A couple of hours later, it was dark and instead of being at home in bed enjoying another sleepless night, John was driving around, scanning the dark streets for . . . he wasn’t sure what, exactly. If anyone had asked, he would have told them he was looking for members of a fanatical group of serial killers—a group he, himself, had dubbed The Exsanguinators because of the way they drained their victims’ bodies of blood.
Of course, he was more likely to find one of their victims than the actual killers. In over a year of searching, that’s all he’d ever found.
His first exposure to The Exsanguinators had come when several Navy SEALS had disappeared under violent and mysterious circumstances. Days later, one of them was found dead in an abandoned building. There had been no obvious wounds and yet, the body had been drained of blood. Later victims would be found also drained of blood, but with the two puncture wounds in their neck that was to become their signature mark.
That case was a first for John and in his search for answers, he had called in the dead SEAL’s commanding officer, Admiral Charles Winslow. John had met the older man years earlier, when the admiral had been a guest lecturer for one of John’s college classes. They’d instantly struck up a friendship that had survived the years.
To his surprise, the admiral had claimed to be familiar with both modus operandi and the group responsible, leading John to believe that the problem was something the government was handling. This wasn’t the first time the police and the government had worked on the same case, so John took more of a support role, calling the admiral or one of the members of his security team whenever he found another victim, but otherwise adopting a hands-off approach.
He hadn’t closed his eyes, though, and what he’d observed had raised a lot of questions.

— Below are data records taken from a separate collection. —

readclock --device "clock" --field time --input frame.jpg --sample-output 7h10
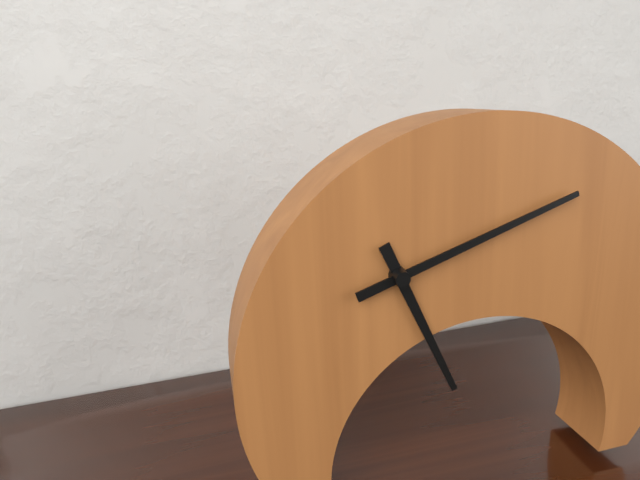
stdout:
5h12
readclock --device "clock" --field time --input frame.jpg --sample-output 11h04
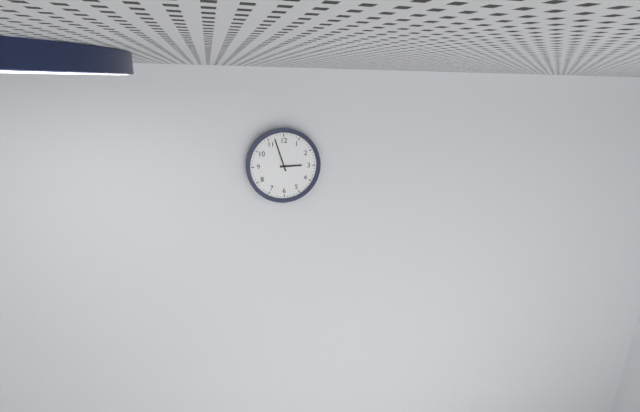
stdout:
2h57
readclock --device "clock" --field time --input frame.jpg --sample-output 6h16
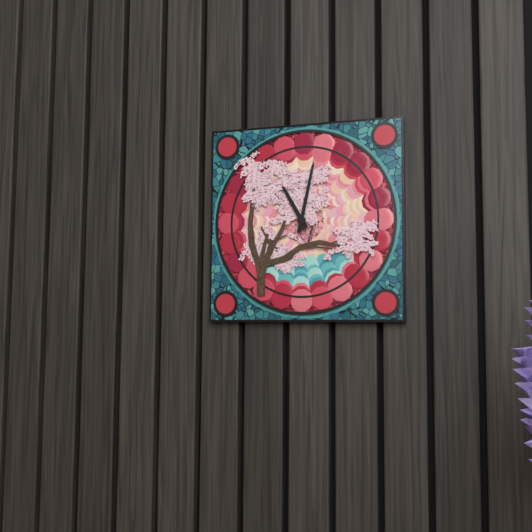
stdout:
11h02
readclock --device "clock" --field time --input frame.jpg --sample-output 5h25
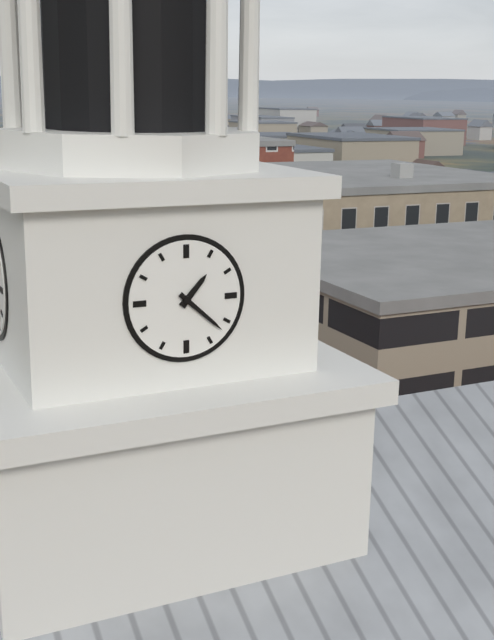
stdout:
1h22
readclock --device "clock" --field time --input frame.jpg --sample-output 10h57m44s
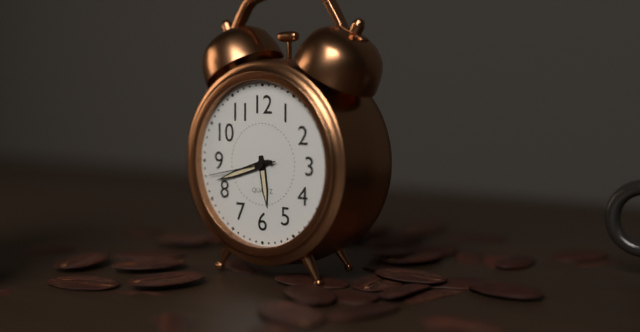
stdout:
5h42m43s
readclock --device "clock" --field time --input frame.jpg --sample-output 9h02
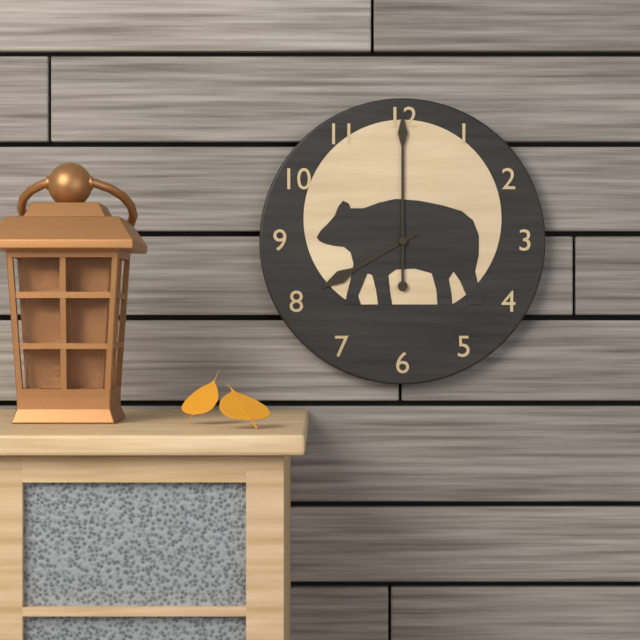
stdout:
8h00
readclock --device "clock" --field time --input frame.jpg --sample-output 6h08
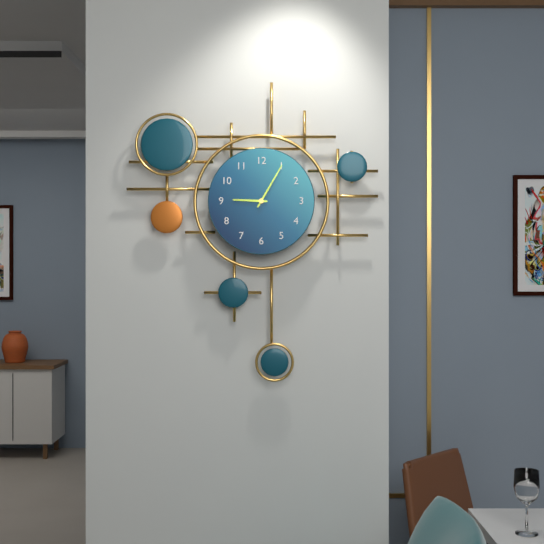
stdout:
9h05
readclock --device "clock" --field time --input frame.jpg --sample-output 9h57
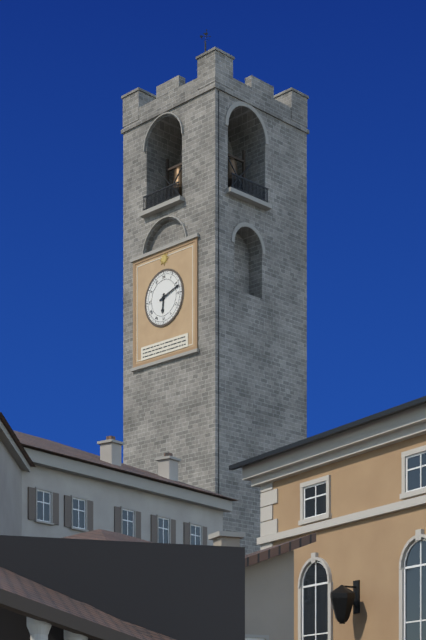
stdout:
6h12
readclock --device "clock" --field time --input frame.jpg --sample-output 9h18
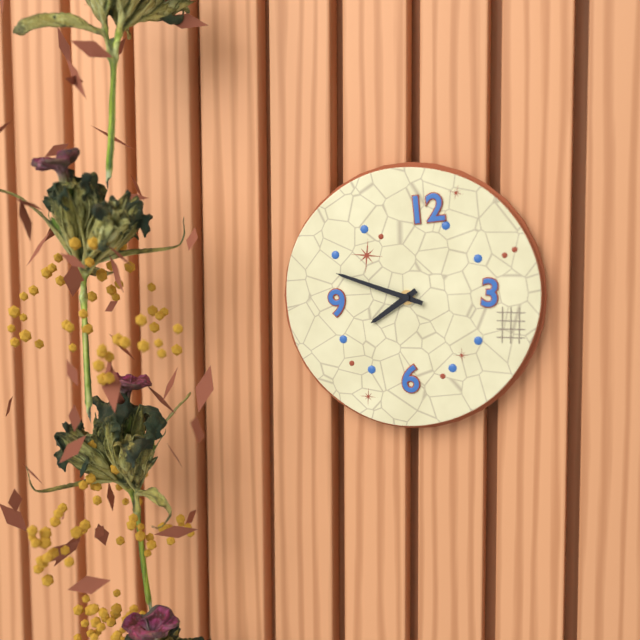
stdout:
7h48
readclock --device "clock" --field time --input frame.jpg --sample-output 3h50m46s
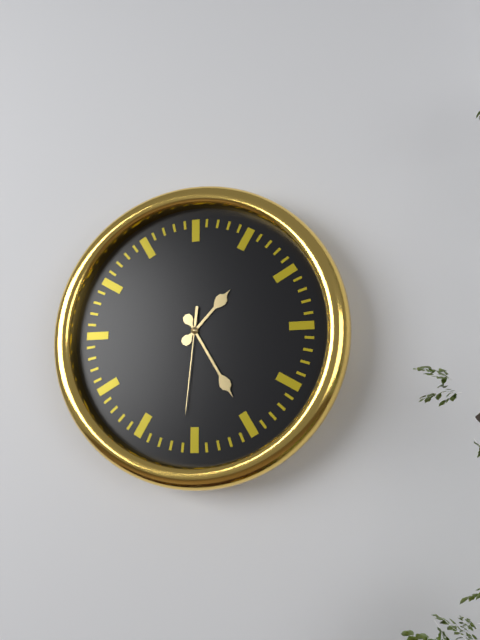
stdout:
1h25m31s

The admiral and his team had not been exactly forthcoming with information, leaving John to draw his own conclusions which, he reflected as he parked his car and got out, were almost as disturbing as the killings themselves.
No one had ever used the word “vampire” around him; the mere idea should have been absurd. But as a detective, John could put the clues together and, regardless of how crazy he thought it sounded, the end result always came up “vampire.”
He’d considered approaching Winslow with his theories, but he hesitated. Even if the killers were actual vampires—and who would believe that?—the nature of the killings had lately undergone a subtle change.
Over the past couple of months, the victim demographics had changed. Instead of average citizens, the latest victims had been known criminals; scum of the earth who had, through power, money or the negligence of the legal system, managed to escape justice. In a bizarre sense, The Exsanguinators—or vampires, if that’s what they were—had been performing a community service. John wasn’t sure he wanted that to end.
Getting out of the car, John started walking. The park loomed like a graveyard, silent and eerie. The shadows of trees obstructed his view, but he continued forward, pulling his coat tighter to keep out the stiff January breeze and wondering if his purpose tonight would still make sense in the morning.
Last week’s snowfall lay in dirty piles of slush along the edges of the street and he had to step over several small puddles to avoid getting his shoes wet. When he reached the park, he stepped onto the paved path. His senses were hyperextended as he strained to pick up even the slightest sound and though he heard nothing, he sensed he wasn’t alone.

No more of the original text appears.